Jason @ 01:15:09Wrong
tech
Apple will intentionally bypass building a major VR platform and focus directly on AR, and Google will also prioritize going directly to AR rather than VR as its primary immersive platform strategy.
And so I think Apple is skipped VR on purpose and they're going to AR. I think Google is basically going to go directly to AR.View on YouTube
Explanation
Jason’s prediction bundled two claims: (1) Apple would skip VR and go straight to AR, and (2) Google would also go directly to AR rather than VR as its primary immersive platform strategy.
Apple part – directionally right in emphasis, but not a clean "skip" of VR
- Apple’s first head-worn platform, Vision Pro, was announced in June 2023 and released in 2024 as a mixed‑reality headset. Apple markets it as a “spatial computer” that blends digital content with the real world via full‑color passthrough, and carefully avoids calling it a VR headset, even though it can run fully immersive virtual environments. (en.wikipedia.org)

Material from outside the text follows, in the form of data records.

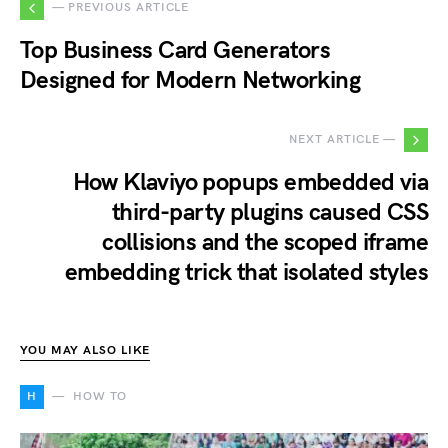
— PREVIOUS ARTICLE
Top Business Card Generators
Designed for Modern Networking
NEXT ARTICLE —
How Klaviyo popups embedded via
third-party plugins caused CSS
collisions and the scoped iframe
embedding trick that isolated styles
YOU MAY ALSO LIKE
H
HOW TO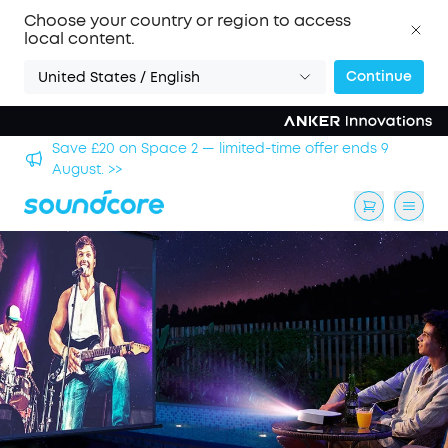
Choose your country or region to access
local content.
Continue
United States / English
hool
Save £20 on Space 2 — limited-time offer ends 9
August. >>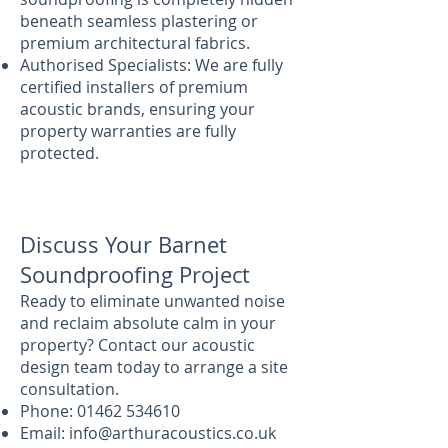
beneath seamless plastering or
premium architectural fabrics.
Authorised Specialists: We are fully
certified installers of premium
acoustic brands, ensuring your
property warranties are fully
protected.
Discuss Your Barnet
Soundproofing Project
Ready to eliminate unwanted noise
and reclaim absolute calm in your
property? Contact our acoustic
design team today to arrange a site
consultation.
Phone:
01462 534610
Email:
info@arthuracoustics.co.uk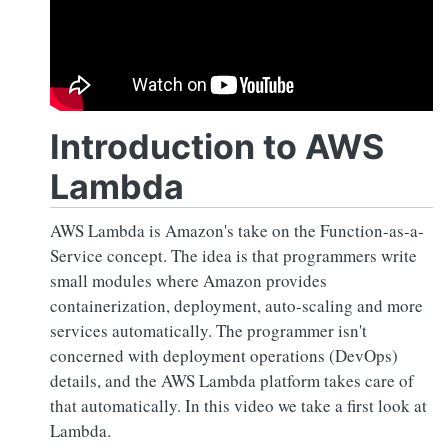
Introduction to AWS
Lambda
AWS Lambda is Amazon's take on the Function-as-a-
Service concept. The idea is that programmers write
small modules where Amazon provides
containerization, deployment, auto-scaling and more
services automatically. The programmer isn't
concerned with deployment operations (DevOps)
details, and the AWS Lambda platform takes care of
that automatically. In this video we take a first look at
Lambda.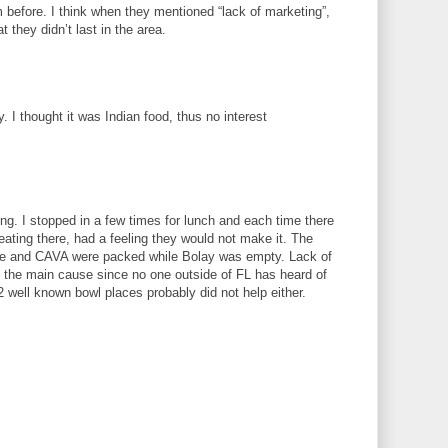
m before. I think when they mentioned “lack of marketing”,
 they didn’t last in the area.
ly. I thought it was Indian food, thus no interest
sing. I stopped in a few times for lunch and each time there
eating there, had a feeling they would not make it. The
otle and CAVA were packed while Bolay was empty. Lack of
 the main cause since no one outside of FL has heard of
 well known bowl places probably did not help either.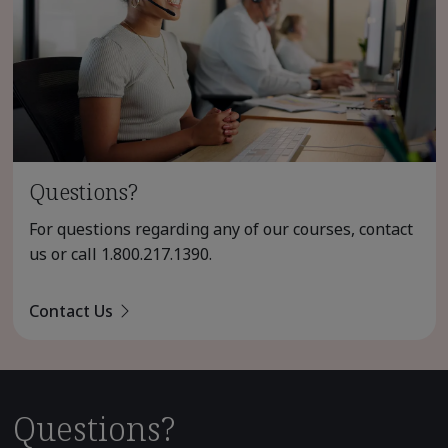
Questions?
For questions regarding any of our courses, contact
us or call
1.800.217.1390
.
Contact Us
Questions?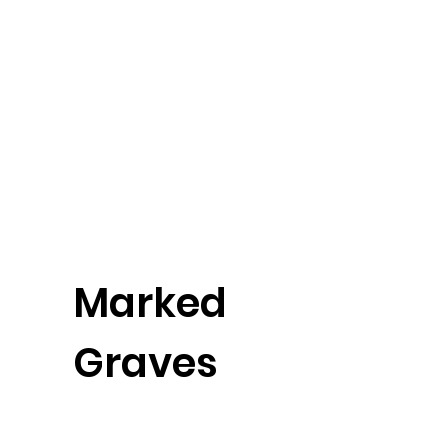
Marked
Graves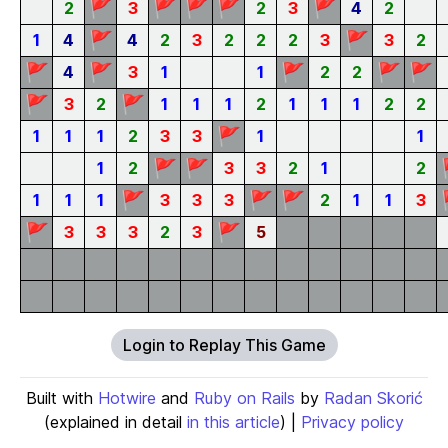
🚩
🚩
🚩
🚩
🚩
2
3
2
3
4
2
🚩
🚩
1
4
4
2
3
2
2
2
3
3
2
🚩
🚩
🚩
🚩
🚩
4
3
1
1
2
2
🚩
🚩
3
2
1
1
1
2
1
1
1
2
2
🚩
1
1
1
2
3
3
1
1
🚩
🚩
1
2
3
3
2
1
2
🚩
🚩
🚩
1
1
1
3
3
3
2
1
1
3
🚩
🚩
3
3
3
2
3
5
Login to Replay This Game
Built with
Hotwire
and
Ruby on Rails
by
Radan Skorić
(explained in detail
in this article
) |
Privacy policy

- For years, Tim Cook has repeatedly said AR is “larger” and more important than VR and that Apple is “high on AR in the long run,” signaling a deliberate strategic tilt toward AR rather than classic VR. (macrumors.com)

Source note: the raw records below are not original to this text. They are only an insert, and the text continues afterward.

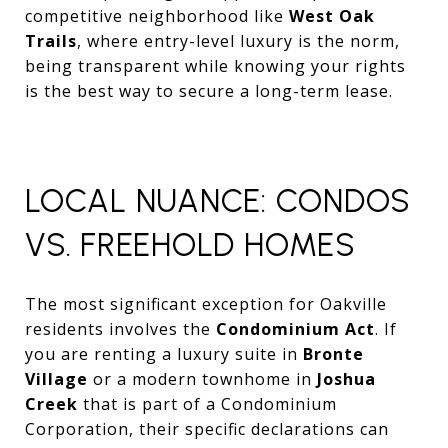
competitive neighborhood like
West Oak
Trails
, where entry-level luxury is the norm,
being transparent while knowing your rights
is the best way to secure a long-term lease.
LOCAL NUANCE: CONDOS
VS. FREEHOLD HOMES
The most significant exception for Oakville
residents involves the
Condominium Act
. If
you are renting a luxury suite in
Bronte
Village
or a modern townhome in
Joshua
Creek
that is part of a Condominium
Corporation, their specific declarations can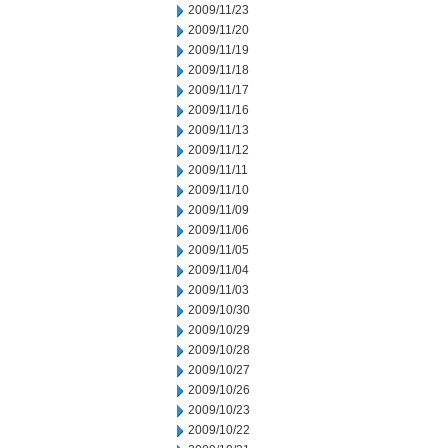
2009/11/23
2009/11/20
2009/11/19
2009/11/18
2009/11/17
2009/11/16
2009/11/13
2009/11/12
2009/11/11
2009/11/10
2009/11/09
2009/11/06
2009/11/05
2009/11/04
2009/11/03
2009/10/30
2009/10/29
2009/10/28
2009/10/27
2009/10/26
2009/10/23
2009/10/22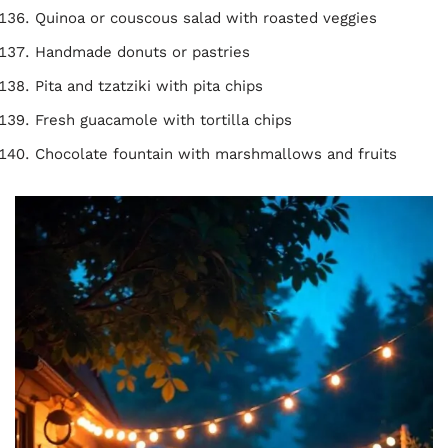
Quinoa or couscous salad with roasted veggies
Handmade donuts or pastries
Pita and tzatziki with pita chips
Fresh guacamole with tortilla chips
Chocolate fountain with marshmallows and fruits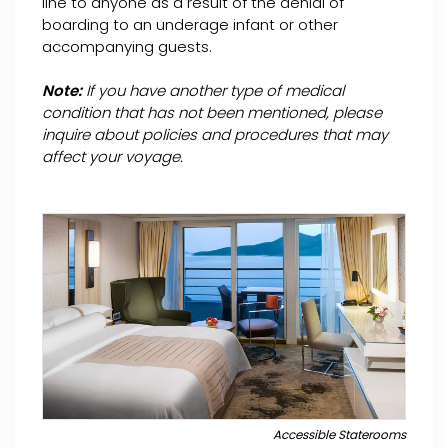
line to anyone as a result of the denial of
boarding to an underage infant or other
accompanying guests.
Note:
If you have another type of medical
condition that has not been mentioned, please
inquire about policies and procedures that may
affect your voyage.
Accessible Staterooms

- Apple also built ARKit and made iPhone/iPad an enormous AR platform well before shipping any headset. (en.wikipedia.org)
So Apple did not launch a conventional, VR‑branded platform like Meta Quest; its ecosystem is framed around AR/spatial computing, even though Vision Pro technically spans both AR and VR. This makes Jason’s spirit of “Apple will prioritize AR over VR” broadly accurate, but the claim that it simply “skipped VR” is debatable because Vision Pro does support VR‑style use.
Google part – largely wrong
- Google had already done VR (Cardboard, Daydream), which it discontinued in 2019, so it did not “go directly” to AR. (en.wikipedia.org)
- After working on the Iris AR glasses, Google canceled that hardware in 2023 and pivoted to Android XR, an extended‑reality OS meant for headsets and glasses. (en.wikipedia.org)
- Android XR is explicitly an XR (AR/VR/MR) platform. Its launch device is Samsung’s Galaxy XR/Project Moohan, a standalone mixed‑reality headset with VR‑style capabilities and controllers, positioned as a competitor to Apple Vision Pro. (en.wikipedia.org)
- Google is also pitching Android XR as a software platform for third‑party VR and MR headsets, including a proposed tie‑up with Meta’s Quest line. (reuters.com)
Overall, Apple’s behavior roughly matches the AR‑first intent, but Google’s current primary immersive strategy is a general XR platform serving both AR and VR, not “going directly to AR.” Because the prediction was conjunctive, and the Google half clearly did not come true, the combined prediction is best scored as wrong.